Sonia Gandhi turned down India PM job 'after plea from son Rahul'

Congress party president Sonia Gandhi (right) and vice-president Rahul Gandhi attend the Congress Working Committee (CWC) meeting in New Delhi on May 19, 2014. Mrs Sonia Gandhi's shock decision not to take over as India's prime minister a decade
Congress party president Sonia Gandhi (right) and vice-president Rahul Gandhi attend the Congress Working Committee (CWC) meeting in New Delhi on May 19, 2014. Mrs Sonia Gandhi's shock decision not to take over as India's prime minister a decade ago followed an appeal by her son Rahul, who feared she would be assassinated like her husband, according to a former family confidant. -- PHOTO: AFP

NEW DELHI (AFP) - Mrs Sonia Gandhi's shock decision not to take over as India's prime minister a decade ago followed an appeal by her son Rahul, who feared she would be assassinated like her husband, according to a former family confidant.

Mrs Gandhi, who was widowed when former premier Rajiv Gandhi was slain by a suicide bomber, had been expected to assume the premiership in 2004 after leading the Congress party to an election victory.

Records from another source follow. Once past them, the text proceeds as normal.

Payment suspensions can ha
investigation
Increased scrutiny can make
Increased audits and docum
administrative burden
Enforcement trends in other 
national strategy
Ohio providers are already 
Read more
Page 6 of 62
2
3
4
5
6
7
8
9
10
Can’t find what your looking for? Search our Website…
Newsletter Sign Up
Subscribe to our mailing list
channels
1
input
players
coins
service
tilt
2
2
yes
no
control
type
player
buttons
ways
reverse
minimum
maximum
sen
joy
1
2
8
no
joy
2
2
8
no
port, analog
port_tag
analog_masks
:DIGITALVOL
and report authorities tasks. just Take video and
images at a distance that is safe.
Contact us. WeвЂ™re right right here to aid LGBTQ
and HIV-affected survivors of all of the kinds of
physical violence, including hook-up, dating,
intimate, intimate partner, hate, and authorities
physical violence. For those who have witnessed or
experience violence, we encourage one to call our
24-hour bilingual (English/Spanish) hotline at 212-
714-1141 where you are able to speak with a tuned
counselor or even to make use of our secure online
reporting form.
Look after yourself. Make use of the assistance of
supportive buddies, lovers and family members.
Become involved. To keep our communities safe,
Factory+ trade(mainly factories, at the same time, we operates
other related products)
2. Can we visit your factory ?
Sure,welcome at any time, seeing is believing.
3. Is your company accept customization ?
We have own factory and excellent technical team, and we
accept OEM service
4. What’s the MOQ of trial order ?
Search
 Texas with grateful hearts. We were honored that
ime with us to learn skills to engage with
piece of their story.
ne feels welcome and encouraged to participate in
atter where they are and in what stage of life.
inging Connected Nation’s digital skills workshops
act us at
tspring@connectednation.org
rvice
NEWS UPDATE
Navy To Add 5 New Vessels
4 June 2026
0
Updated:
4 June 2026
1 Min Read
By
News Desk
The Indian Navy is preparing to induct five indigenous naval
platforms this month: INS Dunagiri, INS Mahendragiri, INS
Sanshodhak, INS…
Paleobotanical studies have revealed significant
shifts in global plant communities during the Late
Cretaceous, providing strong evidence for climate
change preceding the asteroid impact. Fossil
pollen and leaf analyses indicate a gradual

But she instead stood aside in favour of Dr Manmohan Singh, who went on to serve two terms as prime minister before Congress suffered a humiliating defeat at the hands of the right-wing Bharatiya Janata Party in May.

In a television interview to promote his new memoirs, former foreign minister Natwar Singh said that Mrs Gandhi had been in tears at a family meeting after Rahul pleaded with her to turn down the job.

"He was very adamant and wouldn't let her become prime minister," Mr Singh told the Headlines Today network Wednesday night.

"As a mother she didn't want to agonise him," he added.

The Italian-born Mrs Gandhi, who remains president of the party, caused a major upset in 2004 when she steered the centre-left Congress to victory over the BJP.

Her party's unexpected victory triggered poisonous exchanges over the prospect that a foreigner could lead the world's largest democracy.

Mr Rahul Gandhi was devastated by his father's assassination by a Tamil extremist in 1991, seven years after his grandmother Indira was gunned down by two of her Sikh bodyguards while she was prime minister.

The 44-year-old was his party's frontman in this year's elections and spoke on the campaign trail of his grief as a child and young adult over the loss of his father and grandmother.

Mr Natwar Singh fell out with the Congress leadership after he was sacked as foreign minister over a corruption scandal and his book contains claims that the "Machiavellian" Mrs Gandhi frequently undermined Dr Manmohan Singh's premiership, according to excerpts.

Asked about the book, Mrs Gandhi told the NDTV television station that she planned to put the record straight herself at some stage.

"I can't be hurt. I have seen my mother-in-law riddled by bullets, my husband dead... I am far from getting hurt with these things," she said.

"I will write my own book and then everyone will know the truth."